American Medal of Honor recipient (1838-1905)

Charles Malone Betts (August 9, 1838 - November 10, 1905) was an American military officer who served as lieutenant colonel in the Union army during the American Civil War. He was awarded the Medal of Honor on October 10, 1892, for his actions during the war on April 19, 1865, when he led his regiment to charge and capture a South Carolina cavalry battalion.

He owned a wholesale lumber company and served as a Republican member of the Pennsylvania House of Representatives from 1885 to 1888.

==Early life and education==
Betts was born on August 9, 1838, Warminster Township, Pennsylvania to John and Sarah C. Betts. He attended the Loller Academy in Hatboro, Pennsylvania, and Gummere's School in Burlington, New Jersey. He worked at Malone & Taylor, a wholesale lumber company, in Philadelphia from 1856 to 1861.

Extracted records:
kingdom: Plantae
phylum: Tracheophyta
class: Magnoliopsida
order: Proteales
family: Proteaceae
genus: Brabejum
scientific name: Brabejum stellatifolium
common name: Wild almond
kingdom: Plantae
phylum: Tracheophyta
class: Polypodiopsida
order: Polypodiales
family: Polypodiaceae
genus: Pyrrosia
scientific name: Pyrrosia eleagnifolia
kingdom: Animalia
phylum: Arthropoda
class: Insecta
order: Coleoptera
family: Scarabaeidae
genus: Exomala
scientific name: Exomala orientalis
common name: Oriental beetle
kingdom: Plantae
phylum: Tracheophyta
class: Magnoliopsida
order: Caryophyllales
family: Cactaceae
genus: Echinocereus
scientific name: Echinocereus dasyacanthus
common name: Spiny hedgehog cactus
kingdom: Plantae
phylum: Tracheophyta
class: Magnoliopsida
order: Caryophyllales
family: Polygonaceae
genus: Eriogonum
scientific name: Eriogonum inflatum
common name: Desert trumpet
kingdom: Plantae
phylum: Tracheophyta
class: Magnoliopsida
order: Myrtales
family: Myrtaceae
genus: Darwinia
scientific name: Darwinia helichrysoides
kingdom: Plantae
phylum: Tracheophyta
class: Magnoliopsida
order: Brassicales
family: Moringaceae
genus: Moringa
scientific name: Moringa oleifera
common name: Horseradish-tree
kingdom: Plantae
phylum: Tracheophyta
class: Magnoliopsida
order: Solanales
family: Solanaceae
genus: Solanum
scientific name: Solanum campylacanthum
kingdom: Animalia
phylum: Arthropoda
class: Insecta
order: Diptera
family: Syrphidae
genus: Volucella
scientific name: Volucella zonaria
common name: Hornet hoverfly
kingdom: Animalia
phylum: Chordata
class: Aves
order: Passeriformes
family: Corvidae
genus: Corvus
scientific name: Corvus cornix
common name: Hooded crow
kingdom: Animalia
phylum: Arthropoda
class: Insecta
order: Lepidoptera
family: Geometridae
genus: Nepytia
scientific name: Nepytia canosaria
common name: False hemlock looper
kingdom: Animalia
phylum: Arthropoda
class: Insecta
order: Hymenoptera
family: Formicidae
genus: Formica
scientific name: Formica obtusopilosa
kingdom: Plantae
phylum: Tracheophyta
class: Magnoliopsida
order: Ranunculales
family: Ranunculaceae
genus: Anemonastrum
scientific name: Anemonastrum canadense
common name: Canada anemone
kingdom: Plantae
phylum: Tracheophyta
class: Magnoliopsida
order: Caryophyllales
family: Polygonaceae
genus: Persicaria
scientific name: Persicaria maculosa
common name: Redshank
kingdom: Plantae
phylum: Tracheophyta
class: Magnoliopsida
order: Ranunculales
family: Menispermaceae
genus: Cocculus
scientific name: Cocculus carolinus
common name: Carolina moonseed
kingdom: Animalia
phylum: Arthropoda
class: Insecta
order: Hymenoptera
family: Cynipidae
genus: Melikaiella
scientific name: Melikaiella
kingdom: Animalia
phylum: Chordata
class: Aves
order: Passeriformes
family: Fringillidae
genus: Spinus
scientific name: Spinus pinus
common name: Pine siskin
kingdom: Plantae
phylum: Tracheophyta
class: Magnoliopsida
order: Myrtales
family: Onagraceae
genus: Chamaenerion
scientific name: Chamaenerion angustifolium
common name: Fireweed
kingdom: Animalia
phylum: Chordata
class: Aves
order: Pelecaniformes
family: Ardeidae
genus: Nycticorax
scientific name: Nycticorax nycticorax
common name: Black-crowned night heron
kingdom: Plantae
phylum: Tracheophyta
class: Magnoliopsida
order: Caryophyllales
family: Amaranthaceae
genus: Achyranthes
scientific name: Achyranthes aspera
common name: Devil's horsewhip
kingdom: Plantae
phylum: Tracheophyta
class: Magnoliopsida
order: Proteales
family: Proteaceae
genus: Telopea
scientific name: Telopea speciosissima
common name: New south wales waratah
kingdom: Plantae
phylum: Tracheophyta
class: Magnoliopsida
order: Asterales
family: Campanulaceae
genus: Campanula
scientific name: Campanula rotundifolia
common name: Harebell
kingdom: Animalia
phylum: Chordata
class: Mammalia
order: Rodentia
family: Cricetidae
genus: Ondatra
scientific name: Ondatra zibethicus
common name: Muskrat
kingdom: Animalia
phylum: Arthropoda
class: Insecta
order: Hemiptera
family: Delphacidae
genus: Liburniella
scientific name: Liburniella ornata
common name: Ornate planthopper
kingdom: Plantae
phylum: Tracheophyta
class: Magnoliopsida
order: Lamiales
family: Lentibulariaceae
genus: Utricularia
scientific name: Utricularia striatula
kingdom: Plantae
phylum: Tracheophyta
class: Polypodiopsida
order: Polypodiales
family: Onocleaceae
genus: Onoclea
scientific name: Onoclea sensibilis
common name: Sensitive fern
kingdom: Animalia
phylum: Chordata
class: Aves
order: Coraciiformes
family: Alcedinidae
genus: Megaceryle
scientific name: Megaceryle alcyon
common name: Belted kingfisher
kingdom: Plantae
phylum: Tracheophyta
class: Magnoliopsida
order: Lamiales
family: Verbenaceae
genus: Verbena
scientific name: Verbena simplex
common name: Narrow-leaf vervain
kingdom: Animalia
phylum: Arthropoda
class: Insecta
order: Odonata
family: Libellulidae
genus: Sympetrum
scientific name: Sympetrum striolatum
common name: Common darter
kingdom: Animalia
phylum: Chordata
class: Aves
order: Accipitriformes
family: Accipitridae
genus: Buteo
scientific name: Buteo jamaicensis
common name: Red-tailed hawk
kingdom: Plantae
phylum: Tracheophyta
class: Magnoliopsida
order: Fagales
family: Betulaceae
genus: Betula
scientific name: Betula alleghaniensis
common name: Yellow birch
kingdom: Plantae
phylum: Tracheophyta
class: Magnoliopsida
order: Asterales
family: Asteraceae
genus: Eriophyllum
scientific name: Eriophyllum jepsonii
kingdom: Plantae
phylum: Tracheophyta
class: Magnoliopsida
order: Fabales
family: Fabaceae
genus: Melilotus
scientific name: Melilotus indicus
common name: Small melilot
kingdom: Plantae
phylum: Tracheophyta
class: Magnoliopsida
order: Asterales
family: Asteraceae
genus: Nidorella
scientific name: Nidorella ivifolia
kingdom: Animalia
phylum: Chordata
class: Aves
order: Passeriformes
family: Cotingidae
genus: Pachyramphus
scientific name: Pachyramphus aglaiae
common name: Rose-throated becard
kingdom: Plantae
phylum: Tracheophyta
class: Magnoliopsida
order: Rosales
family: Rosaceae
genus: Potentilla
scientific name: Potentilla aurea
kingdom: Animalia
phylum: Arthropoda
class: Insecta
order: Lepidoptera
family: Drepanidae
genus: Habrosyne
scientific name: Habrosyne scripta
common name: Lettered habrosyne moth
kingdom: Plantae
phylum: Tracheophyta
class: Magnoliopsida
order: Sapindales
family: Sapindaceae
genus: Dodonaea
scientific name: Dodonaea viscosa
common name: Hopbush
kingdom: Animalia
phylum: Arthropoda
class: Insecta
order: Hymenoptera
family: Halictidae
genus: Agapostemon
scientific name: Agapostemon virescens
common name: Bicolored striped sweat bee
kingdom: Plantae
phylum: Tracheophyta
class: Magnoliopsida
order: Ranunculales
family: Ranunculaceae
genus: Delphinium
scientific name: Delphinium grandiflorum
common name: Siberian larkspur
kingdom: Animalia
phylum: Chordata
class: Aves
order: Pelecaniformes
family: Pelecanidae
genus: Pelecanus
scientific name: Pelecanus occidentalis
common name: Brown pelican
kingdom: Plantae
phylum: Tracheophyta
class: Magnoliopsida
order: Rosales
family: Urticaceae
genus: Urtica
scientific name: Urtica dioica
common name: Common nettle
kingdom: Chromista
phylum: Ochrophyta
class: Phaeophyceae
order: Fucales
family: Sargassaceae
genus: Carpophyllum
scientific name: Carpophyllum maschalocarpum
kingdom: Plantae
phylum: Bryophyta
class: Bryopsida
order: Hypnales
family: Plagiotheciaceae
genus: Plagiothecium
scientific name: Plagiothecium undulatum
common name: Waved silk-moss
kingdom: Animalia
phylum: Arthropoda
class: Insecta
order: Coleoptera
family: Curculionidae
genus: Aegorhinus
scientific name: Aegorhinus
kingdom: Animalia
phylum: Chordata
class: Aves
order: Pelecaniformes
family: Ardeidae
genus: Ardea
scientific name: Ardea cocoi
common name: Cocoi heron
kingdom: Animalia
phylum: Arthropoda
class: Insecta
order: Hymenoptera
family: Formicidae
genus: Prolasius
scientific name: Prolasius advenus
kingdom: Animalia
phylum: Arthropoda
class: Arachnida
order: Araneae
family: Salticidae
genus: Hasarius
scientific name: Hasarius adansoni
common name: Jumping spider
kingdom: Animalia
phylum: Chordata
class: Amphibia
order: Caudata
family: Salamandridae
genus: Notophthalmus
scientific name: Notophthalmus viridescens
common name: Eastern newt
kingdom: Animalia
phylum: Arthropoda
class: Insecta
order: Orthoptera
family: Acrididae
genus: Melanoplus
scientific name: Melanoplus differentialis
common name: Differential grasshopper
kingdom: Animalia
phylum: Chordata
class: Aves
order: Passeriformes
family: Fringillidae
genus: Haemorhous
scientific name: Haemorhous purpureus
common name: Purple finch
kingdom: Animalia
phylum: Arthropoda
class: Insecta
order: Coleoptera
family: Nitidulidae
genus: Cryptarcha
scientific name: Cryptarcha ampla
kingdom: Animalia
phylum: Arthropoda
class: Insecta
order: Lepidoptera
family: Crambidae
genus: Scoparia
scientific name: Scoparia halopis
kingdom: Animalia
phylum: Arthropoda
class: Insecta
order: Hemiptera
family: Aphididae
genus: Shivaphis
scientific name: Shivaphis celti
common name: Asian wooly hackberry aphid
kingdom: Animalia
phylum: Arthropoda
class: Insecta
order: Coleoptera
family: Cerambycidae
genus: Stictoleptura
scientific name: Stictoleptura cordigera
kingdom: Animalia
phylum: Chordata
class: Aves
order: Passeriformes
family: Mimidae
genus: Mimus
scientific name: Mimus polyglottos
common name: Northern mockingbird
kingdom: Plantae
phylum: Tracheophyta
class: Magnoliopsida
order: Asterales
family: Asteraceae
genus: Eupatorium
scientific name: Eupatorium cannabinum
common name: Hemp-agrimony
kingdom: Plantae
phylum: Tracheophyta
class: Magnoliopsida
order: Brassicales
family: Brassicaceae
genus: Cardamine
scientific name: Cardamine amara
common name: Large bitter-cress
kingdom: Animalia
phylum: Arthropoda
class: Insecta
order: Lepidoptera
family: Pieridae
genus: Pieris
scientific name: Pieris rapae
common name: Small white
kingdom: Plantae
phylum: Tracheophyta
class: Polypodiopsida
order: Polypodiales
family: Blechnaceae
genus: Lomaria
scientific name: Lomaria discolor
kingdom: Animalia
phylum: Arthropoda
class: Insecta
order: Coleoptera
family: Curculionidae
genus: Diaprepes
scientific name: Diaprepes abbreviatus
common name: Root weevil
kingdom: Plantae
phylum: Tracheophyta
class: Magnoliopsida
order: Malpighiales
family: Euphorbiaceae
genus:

**Exercises to complete**
1) Print the part of the biography of Charles Malone Betts from "Charles Malone Betts" up to and including "Carolina cavalry battalion.".
2) State whether each statement agrees with the biography of Charles Malone Betts, answering yes or no and quoting the deciding words. (a) Betts received the Medal of Honor in 1865. (b) Betts was a Republican member of the Pennsylvania House of Representatives. (c) Betts worked at Malone & Taylor in Philadelphia.
3) Write the next part of the biography of Charles Malone Betts, starting after its final sentence.

**Results for each task**
1)
Charles Malone Betts (August 9, 1838 - November 10, 1905) was an American military officer who served as lieutenant colonel in the Union army during the American Civil War. He was awarded the Medal of Honor on October 10, 1892, for his actions during the war on April 19, 1865, when he led his regiment to charge and capture a South Carolina cavalry battalion.

2)
(a) No: "He was awarded the Medal of Honor on October 10, 1892"
(b) Yes: "served as a Republican member of the Pennsylvania House of Representatives from 1885 to 1888"
(c) Yes: "He worked at Malone & Taylor, a wholesale lumber company, in Philadelphia from 1856 to 1861."

3)
==Military career==
At the outbreak of the Civil War he was commissioned lieutenant by Governor Andrew Gregg Curtin of Company D of the Blues Reserves, a military company formed for the home defense of Philadelphia. In November 1861, he resigned his commission and moved to Alexandria, Virginia, to accept a role as chief clerk in the Quartermaster Department for General William B. Franklin's division. He supported the Army of the Potomac through the Seven Days Battles. He wanted a more active role in the war and returned to Pennsylvania to enlist as a private in the 15th Pennsylvania Cavalry Regiment on August 12, 1862.

He fought at the Battle of Antietam and was transferred to Louisville, Kentucky, and made first sergeant of Company E. The regiment was transferred to Nashville, Tennessee, and fought in the Battle of Stones River. The regiment was reorganized March 1, 1863, and he was made captain and placed in charge of a battalion as no major was commissioned until March 1864. He fought against Cherokee who had enlisted for confederate service near Gatlinburg, Tennessee. On December 10, 1863, he was wounded in the left arm. In May 1864, he was promoted to major, and in early 1865, to lieutenant colonel.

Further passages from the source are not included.